ABOUT THIS EXERCISE: Edit the data starting at the line containing "Corner kicks" and ending after the line containing "What is the smallest value displayed?": change "smallest" to "largest" and leave everything else as it is. Return only those lines.
*** RECORDS SHOWN ***
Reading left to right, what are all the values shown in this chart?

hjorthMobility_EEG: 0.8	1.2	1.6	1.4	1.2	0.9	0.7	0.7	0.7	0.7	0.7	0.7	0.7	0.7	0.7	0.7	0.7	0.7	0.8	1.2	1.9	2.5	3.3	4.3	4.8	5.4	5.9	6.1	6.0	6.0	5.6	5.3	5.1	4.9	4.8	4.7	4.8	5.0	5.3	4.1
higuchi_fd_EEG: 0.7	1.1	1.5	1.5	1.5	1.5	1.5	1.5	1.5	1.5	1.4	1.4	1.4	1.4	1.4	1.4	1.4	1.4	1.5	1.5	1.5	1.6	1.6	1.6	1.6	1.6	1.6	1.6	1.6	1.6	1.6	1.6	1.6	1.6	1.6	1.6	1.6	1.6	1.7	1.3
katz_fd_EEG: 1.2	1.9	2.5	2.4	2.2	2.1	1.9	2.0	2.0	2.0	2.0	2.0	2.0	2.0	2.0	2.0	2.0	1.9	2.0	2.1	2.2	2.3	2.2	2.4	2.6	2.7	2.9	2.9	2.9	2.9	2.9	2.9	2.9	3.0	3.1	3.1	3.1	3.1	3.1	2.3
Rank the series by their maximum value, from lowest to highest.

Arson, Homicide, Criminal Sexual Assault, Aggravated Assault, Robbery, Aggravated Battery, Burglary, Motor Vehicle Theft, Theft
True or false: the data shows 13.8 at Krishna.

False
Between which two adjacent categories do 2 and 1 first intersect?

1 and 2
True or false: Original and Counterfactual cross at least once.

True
***
*** RECORDS SHOWN ***
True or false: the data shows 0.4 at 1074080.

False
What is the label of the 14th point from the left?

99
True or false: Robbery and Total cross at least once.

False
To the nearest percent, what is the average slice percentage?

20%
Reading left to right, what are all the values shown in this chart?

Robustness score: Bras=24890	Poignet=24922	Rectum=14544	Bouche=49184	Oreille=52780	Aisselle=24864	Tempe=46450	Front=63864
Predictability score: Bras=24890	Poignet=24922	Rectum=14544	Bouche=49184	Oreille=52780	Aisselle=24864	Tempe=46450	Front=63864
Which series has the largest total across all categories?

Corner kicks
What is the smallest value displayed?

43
***
*** RECORDS SHOWN ***
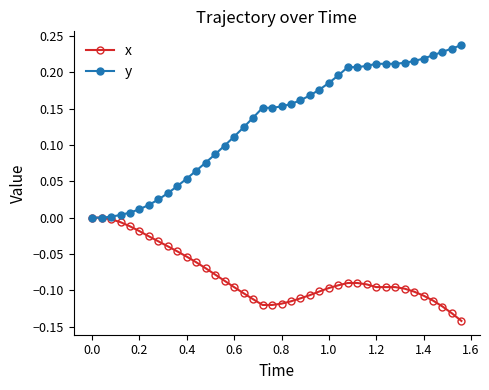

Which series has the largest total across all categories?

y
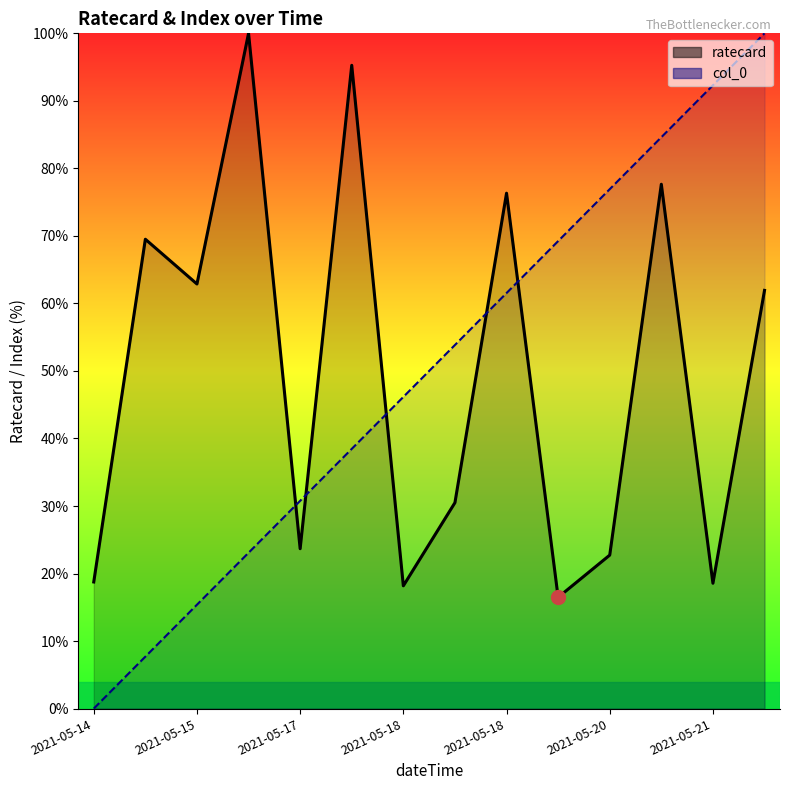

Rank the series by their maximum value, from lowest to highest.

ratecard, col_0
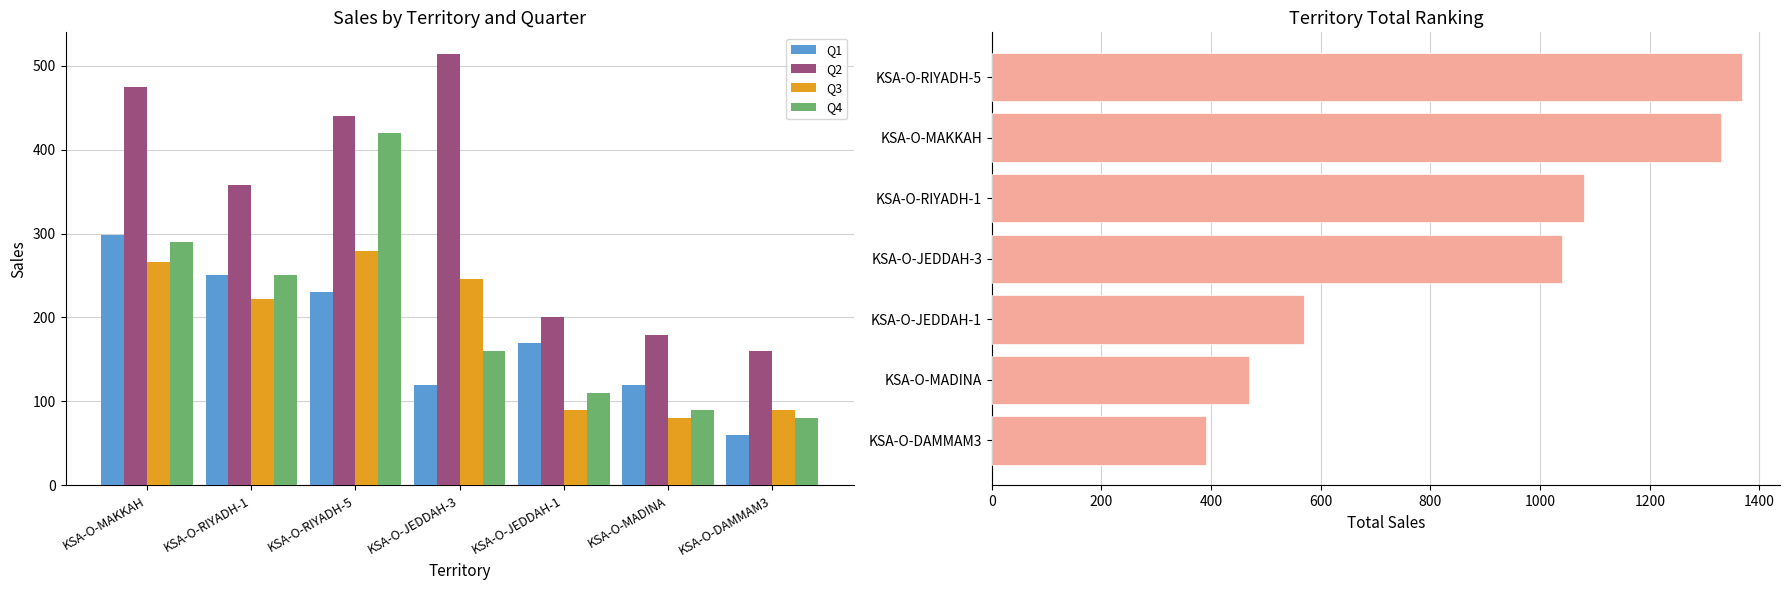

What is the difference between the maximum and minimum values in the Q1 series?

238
***
ANSWER SECTION:
Corner kicks
What is the largest value displayed?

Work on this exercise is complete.